Colonel Emsworth war nicht in seinem Zimmer; auf Ralphs Anmeldung hin kam er jedoch ziemlich rasch herbei. Wir vernahmen seine schnellen, schweren Schritte im Flur. Die Tür flog auf, und mit gesträubtem Bart und verzerrter Miene stürmte er herein – der schrecklichste alte Mann, den ich jemals gesehen habe. Er hielt unsere Visitenkarten in der Hand; dann zerriß er sie und trampelte auf den Fetzen herum.
»Habe ich Ihnen nicht gesagt, Sie elender Schnüffler, daß Sie Hausverbot haben? Wagen Sie es ja nicht, Ihre verwünschte Visage hier noch einmal blicken zu lassen! Wenn Sie noch einmal ohne meine Erlaubnis hier eindringen, mache ich von meinem Hausrecht Gebrauch, und wenn ich dabei Gewalt anwenden muß. Ich schieße Sie nieder, Sir! Bei Gott, das tue ich! Was Sie betrifft, Sir« – hierbei wandte er sich mir zu –, »so gilt die gleiche Warnung auch für Sie. Mir ist bekannt, was für einen nichtswürdigen Beruf Sie ausüben; aber Sie müssen sich für Ihre angeblichen Talente ein anderes Betätigungsfeld suchen. Hier ist dafür kein Platz.«
»Ich werde erst dann hier weggehen«, sagte mein Klient fest, »wenn ich aus Godfreys eigenem Mund erfahre, daß man ihn nicht gefangenhält.«
Unser unfreiwilliger Gastgeber läutete die Glocke.

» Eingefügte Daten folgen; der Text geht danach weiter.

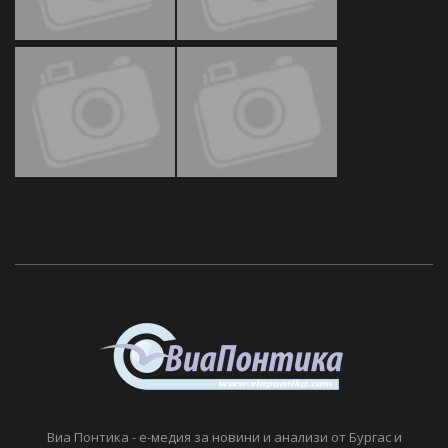
Виа Понтика - е-медия за новини и анализи от Бургас и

»Ralph«, sagte er, »rufen Sie die Grafschaftspolizei an und bitten Sie den Inspektor, uns zwei Polizisten zu schicken. Sagen Sie ihm, wir hätten Einbrecher im Haus.«
»Einen Augenblick«, sagte ich. »Sie müssen sich darüber im klaren sein, Mr. Dodd, daß Colonel Emsworth im Recht ist und daß wir uns außerhalb der Legalität befinden, wenn wir in seinem Haus bleiben. Andererseits sollte er einsehen, daß Ihr Verhalten ausschließlich von der Sorge um seinen Sohn bestimmt ist. Ich wage allerdings zu hoffen, daß ich Colonel Emsworth zu einer Änderung seiner Ansicht bewegen könnte, wenn man mir gestattete, mich fünf Minuten mit ihm zu unterhalten.«
»So leicht ändern sich meine Ansichten nicht«, sagte der alte Kämpe. »Ralph, tun Sie, was ich Ihnen gesagt habe. Worauf, zum Teufel, warten Sie noch? Rufen Sie die Polizei an!«
»Nichts dergleichen«, sagte ich, indem ich mich mit dem Rücken zur Tür stellte. »Jede polizeiliche Einmischung würde genau die Katastrophe heraufbeschwören, die Sie so sehr furchten.« Ich zückte mein Notizbuch und kritzelte ein einzelnes Wort auf ein loses Blatt. »Das«, sagte ich, als ich es Colonel Emsworth reichte, »hat uns hierhergeführt.«
Er starrte das Geschriebene an, mit einem Gesicht, aus dem jeder Ausdruck, außer Verblüffung, gewichen war.
»Woher wissen Sie das?« keuchte er, schwer auf seinen Stuhl sinkend.
»Es ist meine Aufgabe, Bescheid zu wissen. Das gehört zu meinem Beruf.«
Er saß in tiefen Gedanken da, wobei er sich mit der hageren Hand den zottigen Bart zauste. Dann machte er eine resignierende Geste.
»Na schön, wenn Sie Godfrey unbedingt sehen wollen – bitte sehr. Aber ich habe damit nichts zu tun; Sie haben mich dazu gezwungen. Ralph, richten Sie Mr. Godfrey und Mr. Kent aus, daß wir in fünf Minuten bei ihnen sind.«
Als diese Zeitspanne um war, gingen wir den Gartenweg hinunter, bis wir uns vor dem mysteriösen Haus an seinem Ende befanden. An der Tür stand ein kleiner bärtiger Mann mit ziemlich verblüfftem Gesichtsausdruck.